Holocaust films can often flatten the Jewish lives at their centre, especially those not told from Jewish characters’ perspectives: uninterested in their lives before genocide, such films allow Jewish characters to exist on screen only to be persecuted, tortured and slaughtered. One Life recently came under fire for omitting in its marketing materials the fact that most of the Czech children rescued by Nicholas Winton were Jewish, calling them “central European” instead. In films like Where Hands Touch (2018) or The Courageous Heart of Irena Sendler (2009), Jewish characters are defined by their suffering, and only seen as victims. Though resistance and uprisings were widespread and well-documented, it’s rare to see Jewish people fight back on screen.

Michael Winterbottom’s biopic Shoshana, also released this year, is a much-needed counter to this. From its outset, the title character Shoshana Borochov (played by Irina Vladimirovna Starshenbaum) is engaged in resistance, navigating quagmire-like politics in 1930s Palestine.

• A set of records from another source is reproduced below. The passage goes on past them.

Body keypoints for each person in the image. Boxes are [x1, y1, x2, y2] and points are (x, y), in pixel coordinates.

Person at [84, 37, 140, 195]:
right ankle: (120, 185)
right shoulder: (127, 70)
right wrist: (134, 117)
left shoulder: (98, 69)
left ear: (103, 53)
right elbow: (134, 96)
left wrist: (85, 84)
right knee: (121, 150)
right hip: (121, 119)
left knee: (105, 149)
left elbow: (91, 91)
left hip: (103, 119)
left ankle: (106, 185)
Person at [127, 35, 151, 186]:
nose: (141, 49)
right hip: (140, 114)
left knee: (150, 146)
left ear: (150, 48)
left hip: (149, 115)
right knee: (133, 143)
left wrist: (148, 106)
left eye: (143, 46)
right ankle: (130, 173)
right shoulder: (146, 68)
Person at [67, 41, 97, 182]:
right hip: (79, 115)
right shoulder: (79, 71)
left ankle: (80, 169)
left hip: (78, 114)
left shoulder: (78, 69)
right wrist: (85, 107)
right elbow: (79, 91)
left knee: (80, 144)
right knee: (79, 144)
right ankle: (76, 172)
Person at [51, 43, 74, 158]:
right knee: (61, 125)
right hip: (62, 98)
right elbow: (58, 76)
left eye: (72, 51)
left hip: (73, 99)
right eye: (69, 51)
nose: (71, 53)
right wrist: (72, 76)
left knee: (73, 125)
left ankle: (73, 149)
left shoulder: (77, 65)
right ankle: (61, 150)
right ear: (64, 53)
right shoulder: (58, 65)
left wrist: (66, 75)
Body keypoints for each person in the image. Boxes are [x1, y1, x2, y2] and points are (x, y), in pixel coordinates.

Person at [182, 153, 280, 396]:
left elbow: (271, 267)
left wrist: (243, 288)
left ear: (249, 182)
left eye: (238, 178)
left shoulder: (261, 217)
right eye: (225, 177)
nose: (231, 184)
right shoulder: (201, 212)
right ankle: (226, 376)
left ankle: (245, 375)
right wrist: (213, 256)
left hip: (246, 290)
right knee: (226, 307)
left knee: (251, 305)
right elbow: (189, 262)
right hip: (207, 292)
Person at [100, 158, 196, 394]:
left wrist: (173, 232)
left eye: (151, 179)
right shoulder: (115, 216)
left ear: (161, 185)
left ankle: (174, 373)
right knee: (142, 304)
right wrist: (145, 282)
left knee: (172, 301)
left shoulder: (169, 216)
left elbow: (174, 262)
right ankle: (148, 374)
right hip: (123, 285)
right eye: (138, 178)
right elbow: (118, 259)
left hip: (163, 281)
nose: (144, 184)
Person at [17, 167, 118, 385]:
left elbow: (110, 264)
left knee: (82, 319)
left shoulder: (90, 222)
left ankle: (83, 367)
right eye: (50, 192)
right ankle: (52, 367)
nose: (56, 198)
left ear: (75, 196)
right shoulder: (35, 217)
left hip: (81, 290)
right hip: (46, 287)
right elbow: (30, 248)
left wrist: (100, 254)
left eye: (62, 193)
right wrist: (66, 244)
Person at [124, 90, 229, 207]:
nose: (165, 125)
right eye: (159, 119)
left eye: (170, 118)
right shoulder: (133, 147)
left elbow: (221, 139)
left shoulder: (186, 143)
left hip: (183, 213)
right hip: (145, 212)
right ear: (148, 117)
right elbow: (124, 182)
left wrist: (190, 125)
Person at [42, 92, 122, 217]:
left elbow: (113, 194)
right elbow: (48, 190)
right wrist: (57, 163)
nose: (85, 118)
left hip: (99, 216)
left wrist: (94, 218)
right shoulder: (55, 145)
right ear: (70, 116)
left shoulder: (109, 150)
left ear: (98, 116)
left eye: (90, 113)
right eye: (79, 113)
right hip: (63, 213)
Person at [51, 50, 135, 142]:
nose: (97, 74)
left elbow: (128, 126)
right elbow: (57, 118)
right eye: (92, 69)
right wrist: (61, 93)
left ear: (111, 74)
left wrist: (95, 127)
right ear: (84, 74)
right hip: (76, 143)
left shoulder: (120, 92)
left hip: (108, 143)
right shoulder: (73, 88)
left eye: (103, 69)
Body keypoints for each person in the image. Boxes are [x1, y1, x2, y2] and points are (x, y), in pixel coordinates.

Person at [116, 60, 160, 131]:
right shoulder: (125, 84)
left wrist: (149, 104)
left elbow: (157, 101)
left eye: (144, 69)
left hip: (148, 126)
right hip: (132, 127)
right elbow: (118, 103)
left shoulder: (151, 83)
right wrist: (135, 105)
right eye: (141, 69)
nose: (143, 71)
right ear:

She is the daughter of the socialist Zionist Ber Borochov, and a fierce opponent of her father’s politics: the film charts her relationship with the British police officer Thomas James Wilkin, an adversary of Zionist paramilitary groups, further complicating her relationship with fellow Jewish migrants. Shoshana examines Britain’s role in the Holocaust as the occupiers of Mandatory Palestine. Heavy-handed police stoke existing tensions between Israelis and Palestinians, while desperation escalates around Britain’s refusal to allow those fleeing the Holocaust into the country. In the end, the main objective of both Palestinians and Israelis becomes to rid themselves of the British colonial forces. This, the film suggests in its disturbing closing shot of guns trained on Palestinians, fuelled the ever-more urgent situation in the region today.

Primo Levi acknowledges that even the most historically curious and informative works on Nazism may fail to understand our fundamental questions about how it happened. In his essay on the Holocaust programme, he writes: “This explains the reason for the innumerable phone calls that flooded the TV stations in the countries where the serial has been shown so far. Most of the callers were asking ‘why’, and this ‘why’ is gigantic and as old as humankind. It’s the ‘why’ of evil in the world.”

Not all of our “why”s can be answered sufficiently – but the question itself is crucial. Where other films have been more concerned with turning the Holocaust into a universal template of the human struggle, creating new myths and misconceptions about the genocide as a result, these new films explore the events that gave way to unconscionable mass violence. As the Holocaust moves out of living memory and into history, an awareness grows of genocides that have been forgotten and ignored and further unfathomable horrors unfolding in the present day. These films, which dare to ask why, have never felt more urgent.